Indirect Queries

Last revised 6/24/2021. Contact us.

Normally a query in the SADL grammar consists of the Ask keyword, followed by a colon, followed by either a valid query string or an expression that can be translated to a valid query. For example, the following query finds any subject that  likes something and the object of likes. The query is expressed as a SPARQL query string.

Ask: "select ?p ?s where {?p <likes> ?s}".

The same query could have been expressed in the SADL grammar syntax, which would translate to an identical SPARQL query.

Ask: select p, s where p likes s.

Both of these query formats assume that the requisite query is known at the time the knowledge base is created. This is not always the case. Sometimes the query itself may only be determined by reasoning with situation-specific instance data. For this reason SADL supports what are referred to as indirect queries, queries that return a valid query string which is then executed as a query to obtain the returned query results. To make a query indirect, the query is preceded by the keywords "value of". To illustrate, consider a toy example with the following simple ontology.

QueryHost is a class described by queryStr with values of type string.

We will explicitly create an instance of QueryHost and assign a value of queryStr, but the creation of the instance and/or the assigning of a value of queryStr could be done by any process including reasoning over the scenario data.
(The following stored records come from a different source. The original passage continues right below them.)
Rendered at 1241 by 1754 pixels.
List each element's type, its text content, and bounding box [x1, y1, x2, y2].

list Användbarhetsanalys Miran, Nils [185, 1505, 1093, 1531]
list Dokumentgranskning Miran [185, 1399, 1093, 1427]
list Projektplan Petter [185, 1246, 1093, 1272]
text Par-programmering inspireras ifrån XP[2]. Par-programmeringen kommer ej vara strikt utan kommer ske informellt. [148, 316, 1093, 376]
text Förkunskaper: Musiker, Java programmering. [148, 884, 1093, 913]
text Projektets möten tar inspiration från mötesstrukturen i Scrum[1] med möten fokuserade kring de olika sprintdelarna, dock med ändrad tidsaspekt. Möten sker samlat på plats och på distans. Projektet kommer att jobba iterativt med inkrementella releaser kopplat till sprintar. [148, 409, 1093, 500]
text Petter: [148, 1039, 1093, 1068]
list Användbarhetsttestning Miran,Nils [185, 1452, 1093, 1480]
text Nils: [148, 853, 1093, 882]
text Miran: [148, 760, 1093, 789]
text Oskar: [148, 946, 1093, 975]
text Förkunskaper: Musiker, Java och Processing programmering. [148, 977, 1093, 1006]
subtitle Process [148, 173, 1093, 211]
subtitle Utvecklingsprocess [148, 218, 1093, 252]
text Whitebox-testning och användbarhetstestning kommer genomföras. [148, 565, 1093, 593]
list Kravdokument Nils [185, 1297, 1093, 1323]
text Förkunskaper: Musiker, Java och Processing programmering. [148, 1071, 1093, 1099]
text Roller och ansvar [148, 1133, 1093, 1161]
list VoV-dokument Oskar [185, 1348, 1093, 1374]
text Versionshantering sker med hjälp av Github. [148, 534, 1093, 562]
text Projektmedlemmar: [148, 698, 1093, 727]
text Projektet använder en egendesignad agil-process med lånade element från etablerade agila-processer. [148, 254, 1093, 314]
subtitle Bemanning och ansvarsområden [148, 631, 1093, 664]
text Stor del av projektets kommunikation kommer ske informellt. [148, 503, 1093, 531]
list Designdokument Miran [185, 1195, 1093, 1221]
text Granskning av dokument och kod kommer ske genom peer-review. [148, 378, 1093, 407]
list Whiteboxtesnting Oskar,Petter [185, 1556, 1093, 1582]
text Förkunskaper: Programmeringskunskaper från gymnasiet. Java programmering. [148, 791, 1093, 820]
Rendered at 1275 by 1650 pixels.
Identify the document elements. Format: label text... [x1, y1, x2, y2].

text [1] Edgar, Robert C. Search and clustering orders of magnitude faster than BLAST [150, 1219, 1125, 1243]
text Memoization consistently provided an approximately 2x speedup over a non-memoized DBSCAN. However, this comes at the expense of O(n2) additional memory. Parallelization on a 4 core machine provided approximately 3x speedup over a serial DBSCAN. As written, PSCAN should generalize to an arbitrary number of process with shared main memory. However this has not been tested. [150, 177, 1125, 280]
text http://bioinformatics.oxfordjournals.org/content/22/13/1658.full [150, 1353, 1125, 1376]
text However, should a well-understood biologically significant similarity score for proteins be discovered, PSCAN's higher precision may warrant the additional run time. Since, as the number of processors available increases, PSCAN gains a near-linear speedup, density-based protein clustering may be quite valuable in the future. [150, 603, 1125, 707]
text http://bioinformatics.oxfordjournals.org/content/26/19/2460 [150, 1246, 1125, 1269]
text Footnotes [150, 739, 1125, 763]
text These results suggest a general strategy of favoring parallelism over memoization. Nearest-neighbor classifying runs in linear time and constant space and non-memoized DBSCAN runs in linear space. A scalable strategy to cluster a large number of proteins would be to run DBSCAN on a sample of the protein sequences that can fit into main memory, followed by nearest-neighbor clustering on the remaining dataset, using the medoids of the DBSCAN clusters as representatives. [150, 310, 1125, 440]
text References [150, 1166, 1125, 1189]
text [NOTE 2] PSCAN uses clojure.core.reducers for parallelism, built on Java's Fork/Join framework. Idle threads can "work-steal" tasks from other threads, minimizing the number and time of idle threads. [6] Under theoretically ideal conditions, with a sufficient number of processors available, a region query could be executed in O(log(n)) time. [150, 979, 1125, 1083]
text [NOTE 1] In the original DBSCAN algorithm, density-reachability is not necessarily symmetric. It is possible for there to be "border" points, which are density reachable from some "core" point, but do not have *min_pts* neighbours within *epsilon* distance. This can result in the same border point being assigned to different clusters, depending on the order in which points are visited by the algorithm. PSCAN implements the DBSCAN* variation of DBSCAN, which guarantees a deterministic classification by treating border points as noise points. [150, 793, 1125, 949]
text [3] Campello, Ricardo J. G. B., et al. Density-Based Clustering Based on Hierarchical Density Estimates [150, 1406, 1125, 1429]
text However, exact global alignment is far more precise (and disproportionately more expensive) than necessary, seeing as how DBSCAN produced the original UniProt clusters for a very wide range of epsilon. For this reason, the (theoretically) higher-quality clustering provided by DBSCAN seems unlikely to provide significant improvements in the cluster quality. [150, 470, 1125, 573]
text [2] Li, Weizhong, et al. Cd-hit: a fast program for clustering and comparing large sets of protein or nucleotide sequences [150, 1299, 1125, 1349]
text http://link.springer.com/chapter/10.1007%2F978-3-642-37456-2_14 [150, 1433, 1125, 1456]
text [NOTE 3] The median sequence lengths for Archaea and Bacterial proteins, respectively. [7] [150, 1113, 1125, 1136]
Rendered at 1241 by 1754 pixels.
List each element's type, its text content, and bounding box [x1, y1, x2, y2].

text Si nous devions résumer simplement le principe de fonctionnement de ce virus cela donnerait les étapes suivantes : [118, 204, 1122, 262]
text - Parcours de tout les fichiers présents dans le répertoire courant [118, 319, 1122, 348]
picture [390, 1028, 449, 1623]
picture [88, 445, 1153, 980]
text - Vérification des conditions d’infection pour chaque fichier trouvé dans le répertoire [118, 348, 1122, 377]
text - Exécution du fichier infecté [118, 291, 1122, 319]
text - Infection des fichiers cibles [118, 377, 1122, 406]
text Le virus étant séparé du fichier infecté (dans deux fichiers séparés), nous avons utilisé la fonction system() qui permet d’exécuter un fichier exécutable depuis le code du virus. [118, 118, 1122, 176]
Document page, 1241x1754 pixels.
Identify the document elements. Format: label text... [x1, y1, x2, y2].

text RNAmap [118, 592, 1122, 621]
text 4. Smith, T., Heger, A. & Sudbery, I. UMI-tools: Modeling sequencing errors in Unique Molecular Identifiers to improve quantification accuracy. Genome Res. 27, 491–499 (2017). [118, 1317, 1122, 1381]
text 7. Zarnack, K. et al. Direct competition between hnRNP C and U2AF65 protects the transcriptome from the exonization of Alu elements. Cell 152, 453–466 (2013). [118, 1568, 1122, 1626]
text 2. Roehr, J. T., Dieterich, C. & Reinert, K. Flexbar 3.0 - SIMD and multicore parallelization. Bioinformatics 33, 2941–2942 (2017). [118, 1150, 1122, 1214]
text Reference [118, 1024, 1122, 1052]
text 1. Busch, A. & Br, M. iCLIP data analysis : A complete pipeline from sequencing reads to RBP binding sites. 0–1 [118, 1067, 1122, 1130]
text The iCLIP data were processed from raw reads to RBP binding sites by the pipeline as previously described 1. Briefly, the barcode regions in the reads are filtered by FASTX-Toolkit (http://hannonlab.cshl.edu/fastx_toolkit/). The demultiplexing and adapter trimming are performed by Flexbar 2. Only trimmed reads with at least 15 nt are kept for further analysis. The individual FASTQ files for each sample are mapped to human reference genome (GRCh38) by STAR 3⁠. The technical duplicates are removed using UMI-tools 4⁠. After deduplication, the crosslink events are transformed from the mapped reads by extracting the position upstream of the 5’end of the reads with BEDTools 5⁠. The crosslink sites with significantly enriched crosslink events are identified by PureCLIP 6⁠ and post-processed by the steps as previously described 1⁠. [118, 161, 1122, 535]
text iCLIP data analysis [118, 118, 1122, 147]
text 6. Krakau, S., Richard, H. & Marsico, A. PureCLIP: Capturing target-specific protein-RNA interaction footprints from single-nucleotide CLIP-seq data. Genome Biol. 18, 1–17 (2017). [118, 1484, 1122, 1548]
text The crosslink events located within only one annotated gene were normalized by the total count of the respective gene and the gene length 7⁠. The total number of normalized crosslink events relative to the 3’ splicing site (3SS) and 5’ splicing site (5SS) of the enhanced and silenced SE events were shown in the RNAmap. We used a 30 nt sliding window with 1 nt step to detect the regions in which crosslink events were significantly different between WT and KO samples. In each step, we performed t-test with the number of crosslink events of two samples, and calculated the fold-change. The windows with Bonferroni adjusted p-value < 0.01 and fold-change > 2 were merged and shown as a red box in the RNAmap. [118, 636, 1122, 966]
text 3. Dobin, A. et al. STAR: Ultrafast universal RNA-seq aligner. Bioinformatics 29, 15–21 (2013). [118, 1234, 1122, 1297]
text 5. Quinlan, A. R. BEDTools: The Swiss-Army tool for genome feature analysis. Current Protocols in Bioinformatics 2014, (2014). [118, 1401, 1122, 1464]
MyQueryHost is a QueryHost with queryStr "select ?qh ?qs where {?qh <rdf:type> <QueryHost> . ?qh <queryStr> ?qs}".

An indirect query that uses the value of queryStr looks like this.

Ask: value of queryStr of MyQueryHost.

One could use SPARQL instead of SADL syntax for the query that returns the query.

Ask: value of "select ?qs where {?qh <rdf:type> <QueryHost> . ?qh <queryStr> ?qs}".